[The Republic by Plato]@TWC D-Link book
The Republic

INTRODUCTION AND ANALYSIS
243/474

'I should like to know of what constitutions you were speaking ?' Besides the perfect State there are only four of any note in Hellas:--first, the famous Lacedaemonian or Cretan commonwealth; secondly, oligarchy, a State full of evils; thirdly, democracy, which follows next in order; fourthly, tyranny, which is the disease or death of all government.
Now, States are not made of 'oak and rock,' but of flesh and blood; and therefore as there are five States there must be five human natures in individuals, which correspond to them.

And first, there is the ambitious nature, which answers to the Lacedaemonian State; secondly, the oligarchical nature; thirdly, the democratical; and fourthly, the tyrannical.

This last will have to be compared with the perfectly just, which is the fifth, that we may know which is the happier, and then we shall be able to determine whether the argument of Thrasymachus or our own is the more convincing.

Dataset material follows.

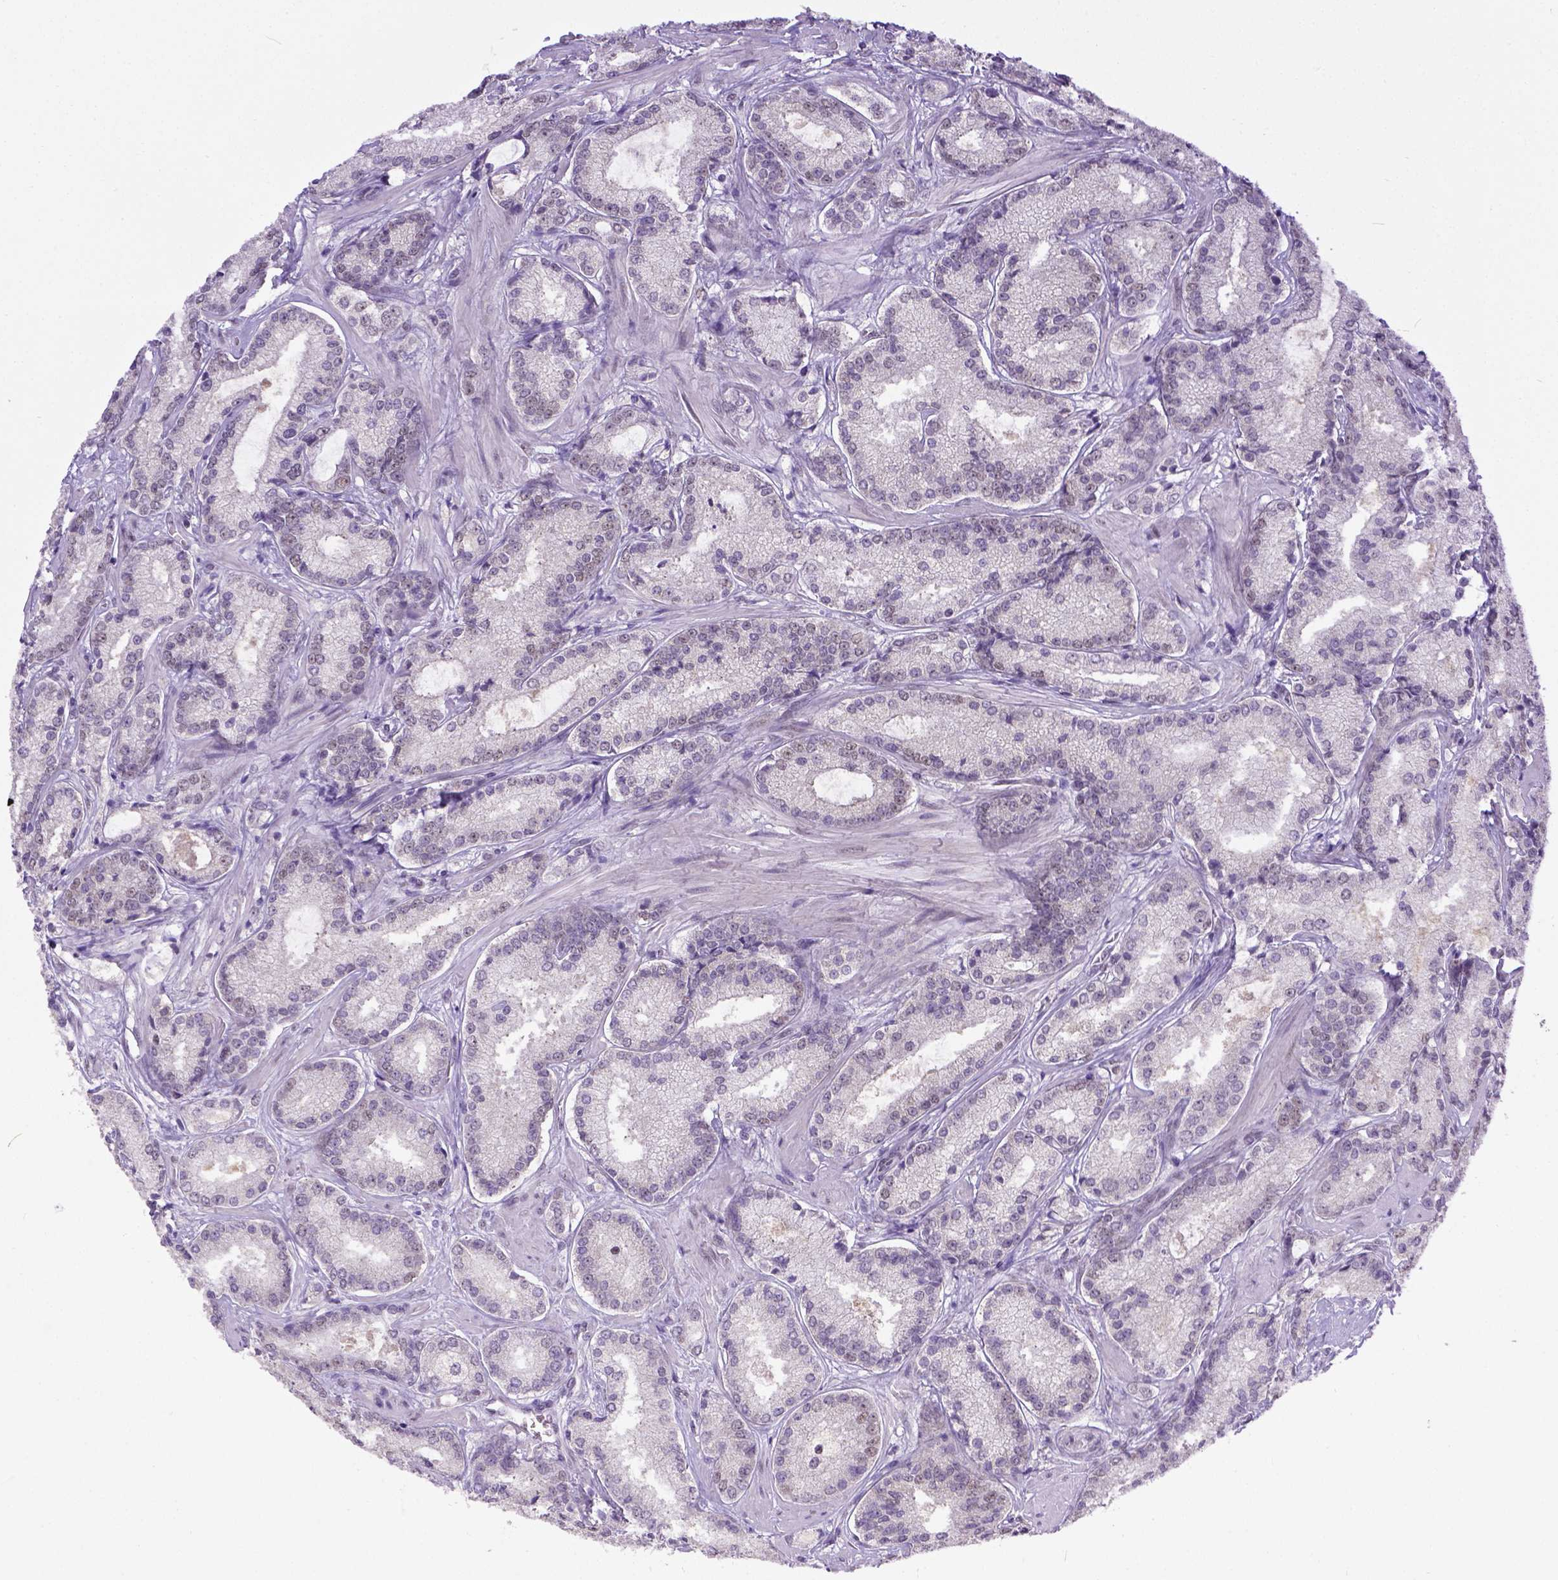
{"staining": {"intensity": "negative", "quantity": "none", "location": "none"}, "tissue": "prostate cancer", "cell_type": "Tumor cells", "image_type": "cancer", "snomed": [{"axis": "morphology", "description": "Adenocarcinoma, Low grade"}, {"axis": "topography", "description": "Prostate"}], "caption": "The micrograph exhibits no significant positivity in tumor cells of adenocarcinoma (low-grade) (prostate).", "gene": "ERCC1", "patient": {"sex": "male", "age": 56}}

And as before we began with the State and went on to the individual, so now, beginning with timocracy, let us go on to the timocratical man, and then proceed to the other forms of government, and the individuals who answer to them.
But how did timocracy arise out of the perfect State?
Plainly, like all changes of government, from division in the rulers.

But whence came division?
'Sing, heavenly Muses,' as Homer says;--let them condescend to answer us, as if we were children, to whom they put on a solemn face in jest.